» WRITTEN PROBLEM
Copy out word for word the lines of the data below, starting at the line that contains "state / province: Western Cape" and ending at the line that contains "country: Portugal". Leave the pictures out.

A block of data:
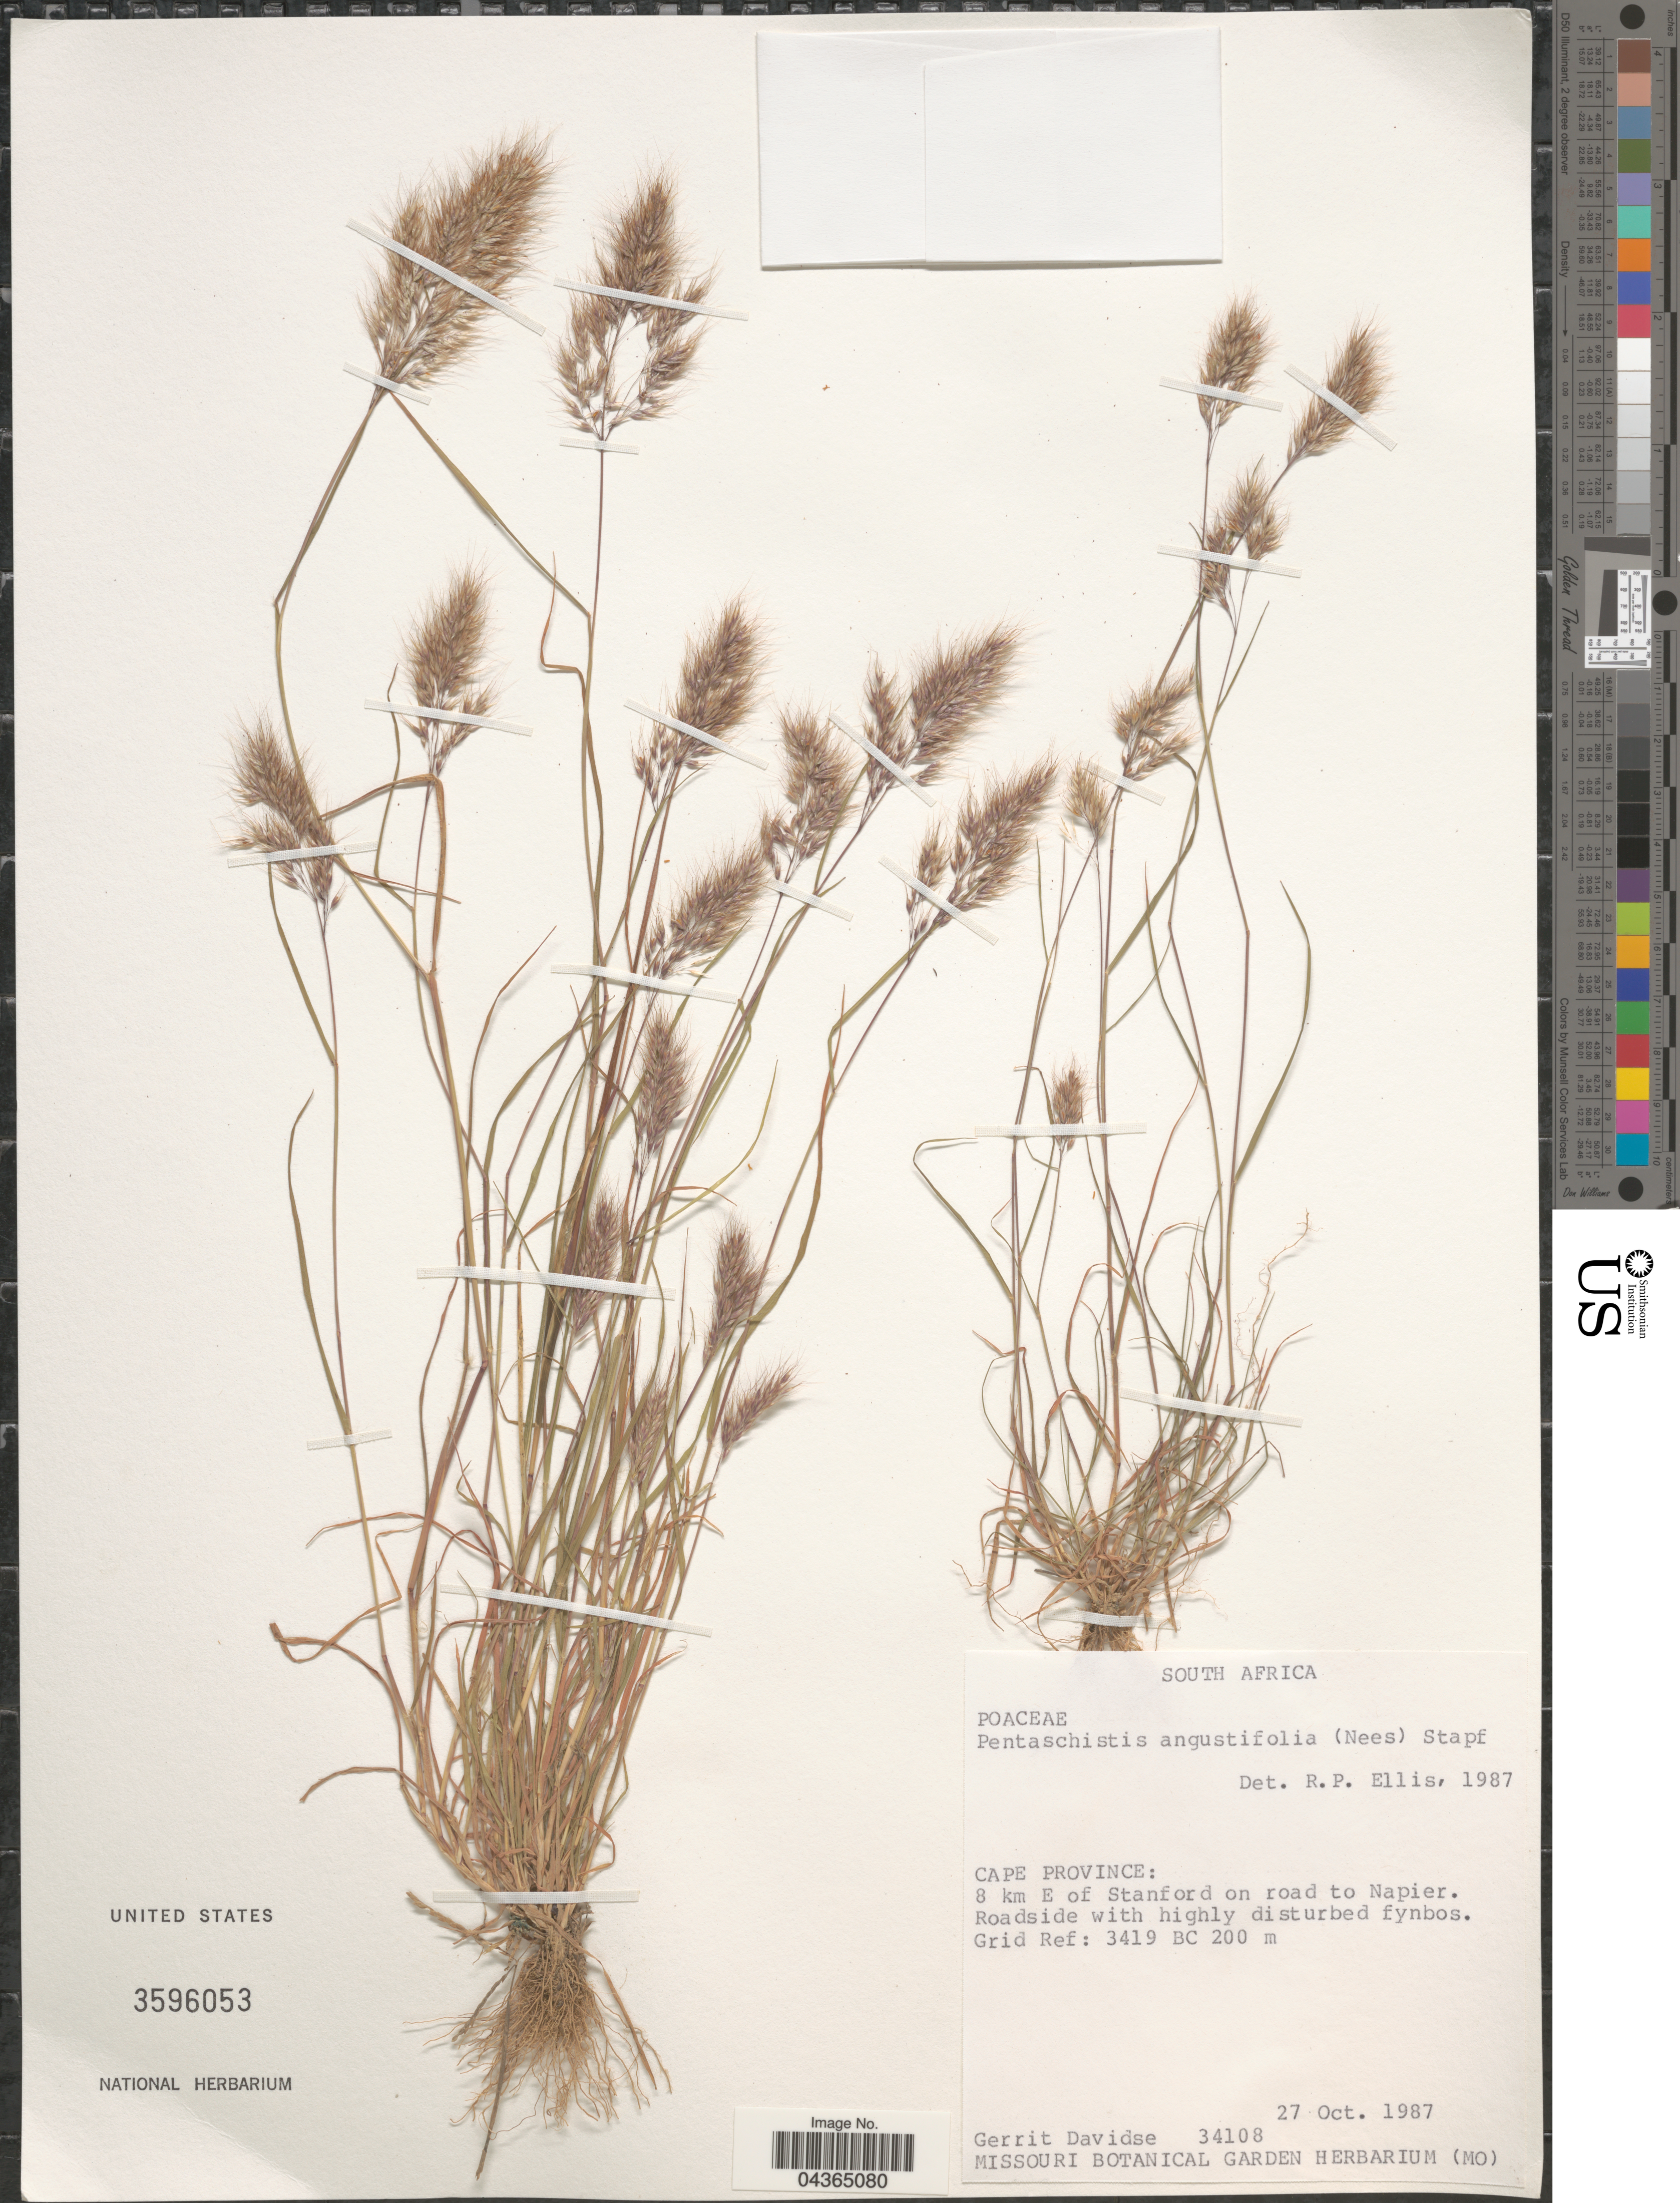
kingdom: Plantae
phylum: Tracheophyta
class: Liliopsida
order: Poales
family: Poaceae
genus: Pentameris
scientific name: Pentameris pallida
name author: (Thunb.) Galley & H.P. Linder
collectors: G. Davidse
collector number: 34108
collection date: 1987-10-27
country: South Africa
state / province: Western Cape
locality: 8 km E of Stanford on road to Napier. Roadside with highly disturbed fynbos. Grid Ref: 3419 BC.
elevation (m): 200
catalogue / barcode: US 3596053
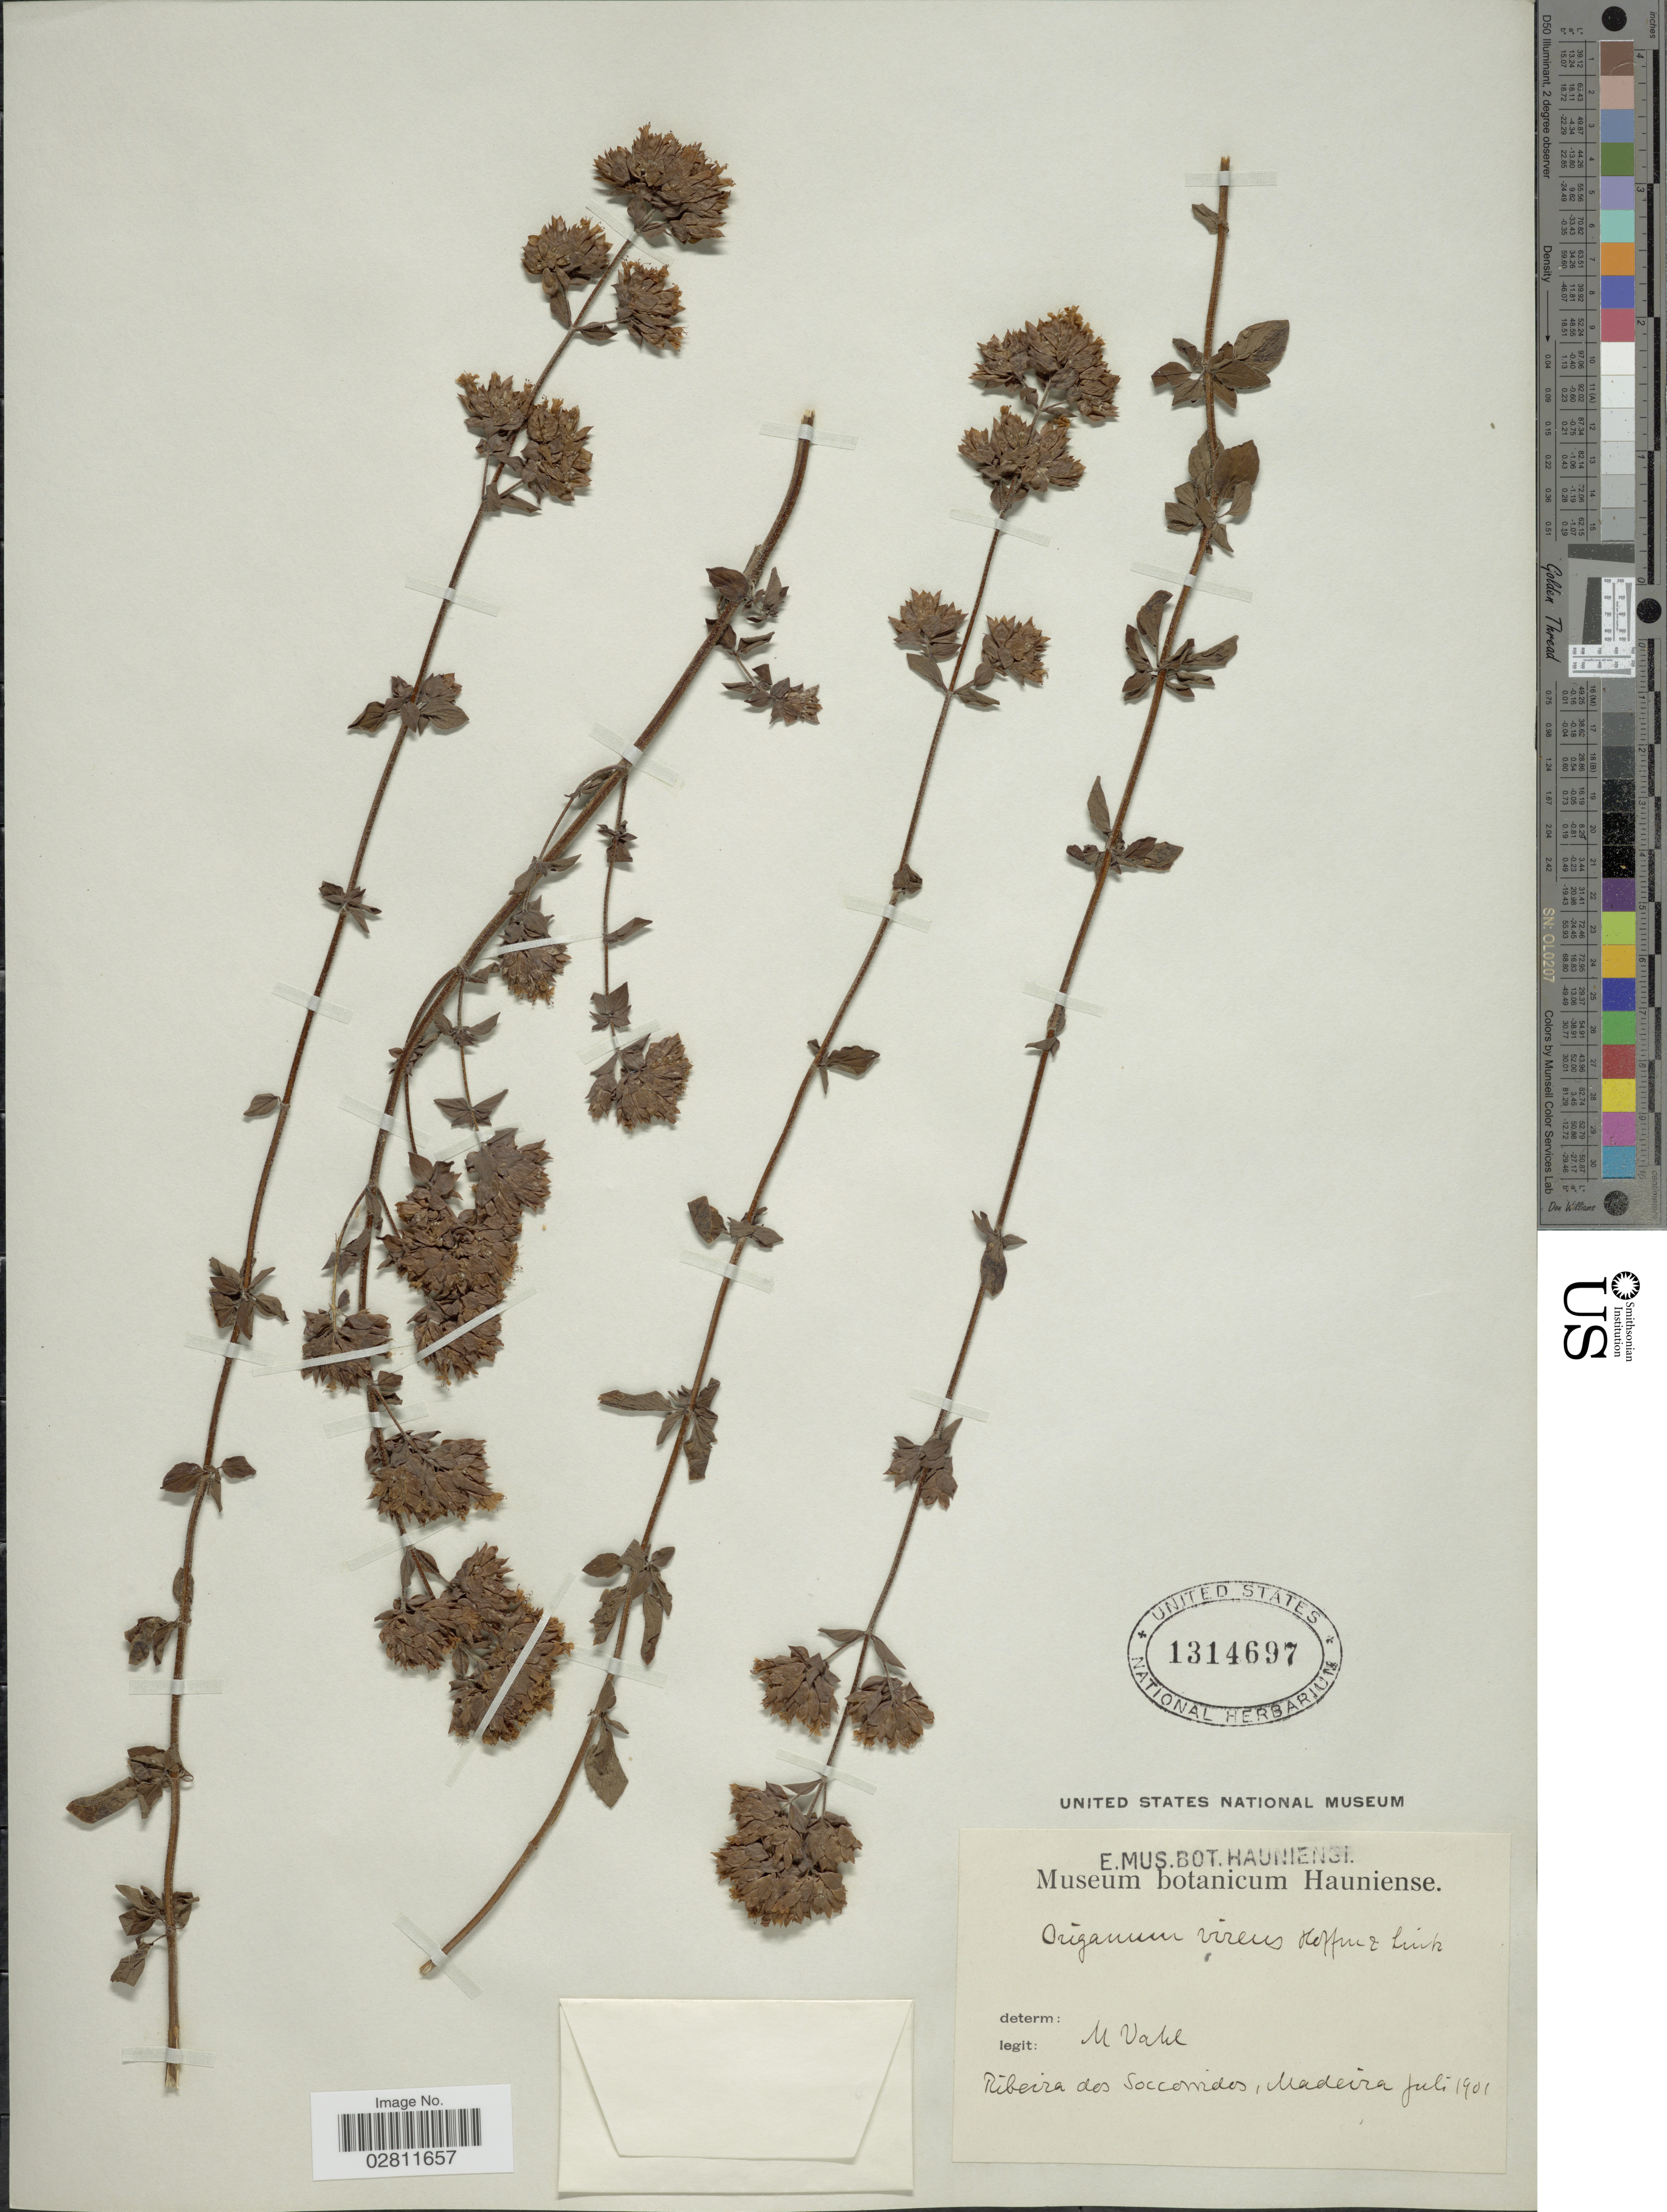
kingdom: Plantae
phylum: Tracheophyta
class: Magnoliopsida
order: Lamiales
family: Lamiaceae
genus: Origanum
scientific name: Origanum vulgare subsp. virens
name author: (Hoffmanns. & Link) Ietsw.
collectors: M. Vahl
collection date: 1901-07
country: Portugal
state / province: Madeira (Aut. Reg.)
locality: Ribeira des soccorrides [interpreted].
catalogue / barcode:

» RESULT
state / province: Western Cape
locality: 8 km E of Stanford on road to Napier. Roadside with highly disturbed fynbos. Grid Ref: 3419 BC.
elevation (m): 200
catalogue / barcode: US 3596053
kingdom: Plantae
phylum: Tracheophyta
class: Magnoliopsida
order: Lamiales
family: Lamiaceae
genus: Origanum
scientific name: Origanum vulgare subsp. virens
name author: (Hoffmanns. & Link) Ietsw.
collectors: M. Vahl
collection date: 1901-07
country: Portugal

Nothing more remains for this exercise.